There's actually a Wikipedia article on this. It's a very famous statistical concept.
To summarise it though, the WIkipedia article presents several counter-examples to disprove that "correlation must imply causation". The Wikipedia article also suggests reasons why there may be no causation between the two variables you're modelling,
If you're not bothered to read the entire Wikipedia page, this is perhaps one of the examples I feel illustrates the point the most..
As ice cream sales increase, the rate of drowning deaths increases sharply.
Therefore, ice cream consumption causes drowning.

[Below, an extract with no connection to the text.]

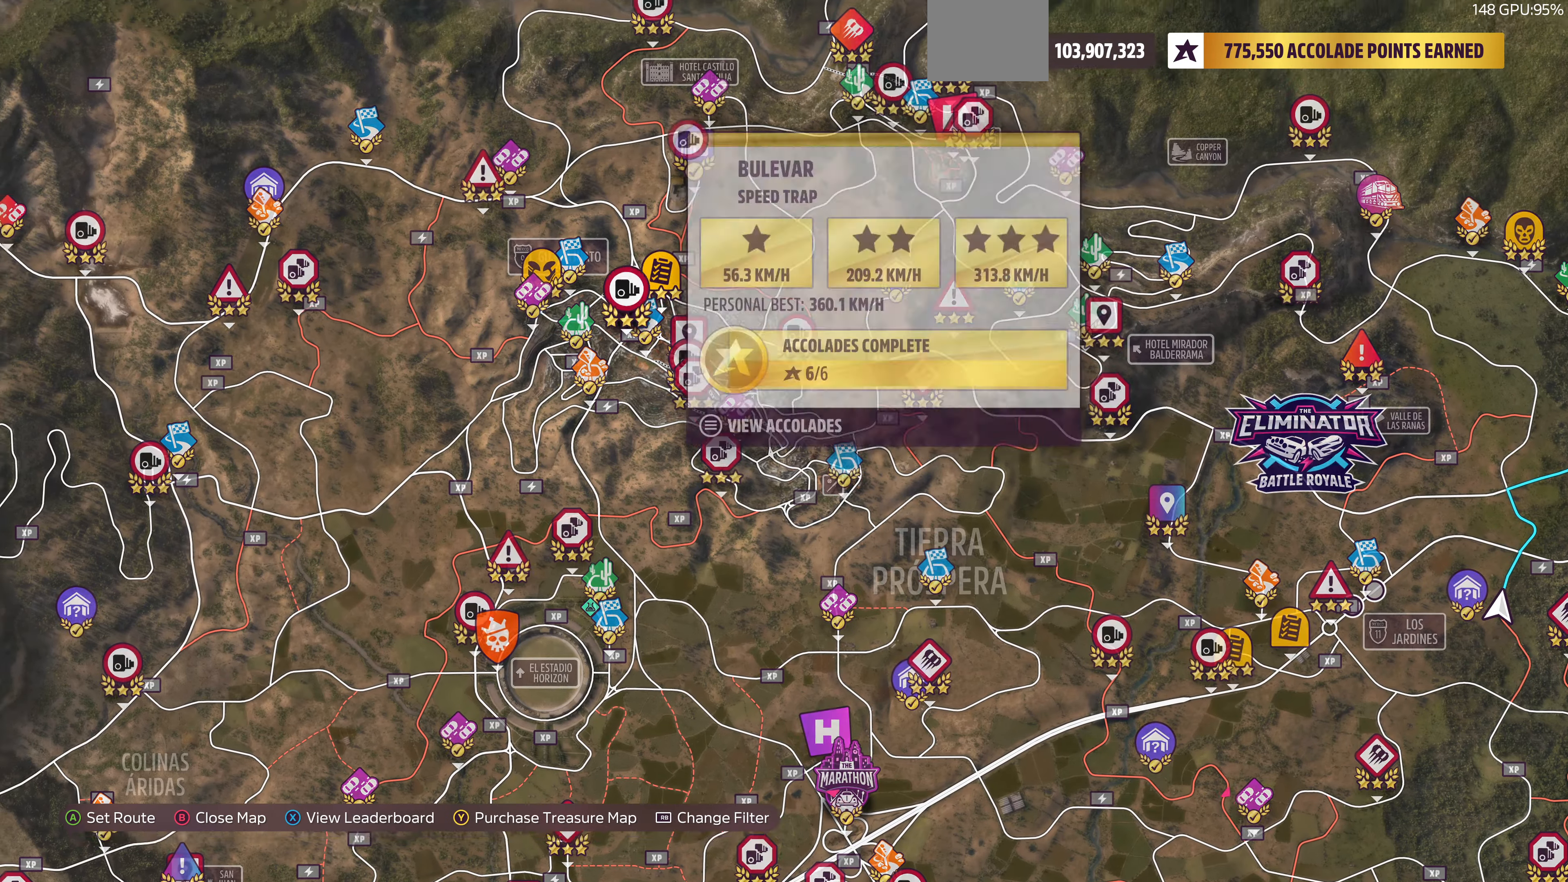
{"buttons": [], "left_stick": "center", "right_stick": "center", "events": [[67, "left_stick", "center"], [333, "left_stick", "down-right"], [433, "left_stick", "center"]]}
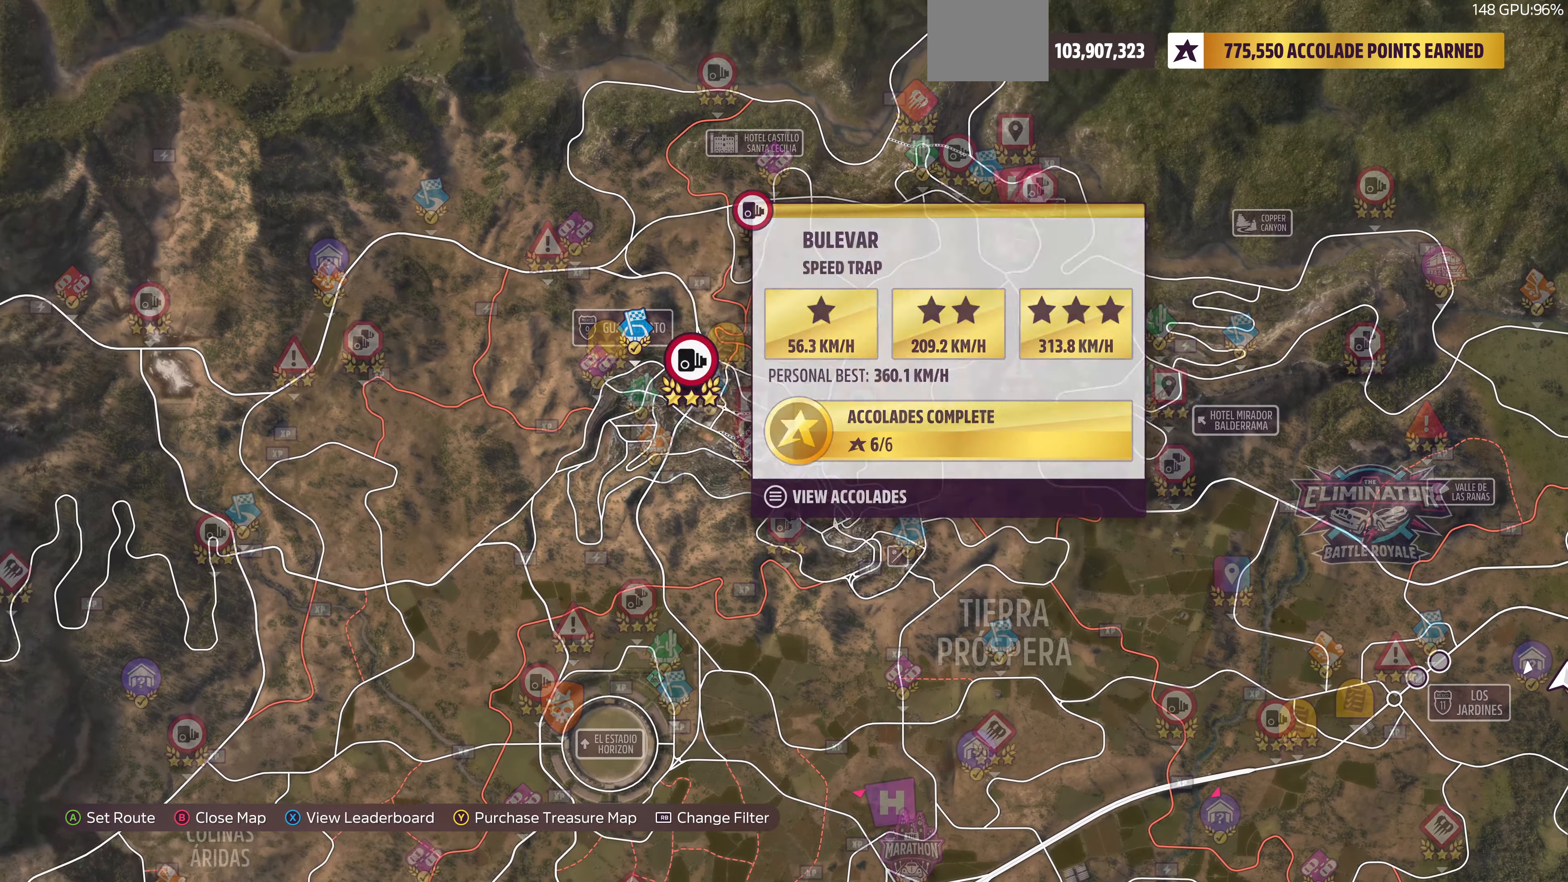
{"buttons": [], "left_stick": "down-right", "right_stick": "center", "events": [[433, "left_stick", "down-right"]]}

This example fails to recognize the importance of time of year and temperature to ice cream sales. Ice cream is sold during the hot summer months at a much greater rate than during colder times, and it is during these hot summer months that people are more likely to engage in activities involving water, such as swimming. The increased drowning deaths are simply caused by more exposure to water-based activities, not ice cream. The stated conclusion is false.
In short, here, the two variables seemed highly correlated, but not because one caused the other. But rather, there was a hidden
third variable that was causing both to increase.
The Wikipedia article shows that in general, this might not be the only reason that disproves "correlation implies causation". But this reason seems to be the easiest to understand, in my opinion.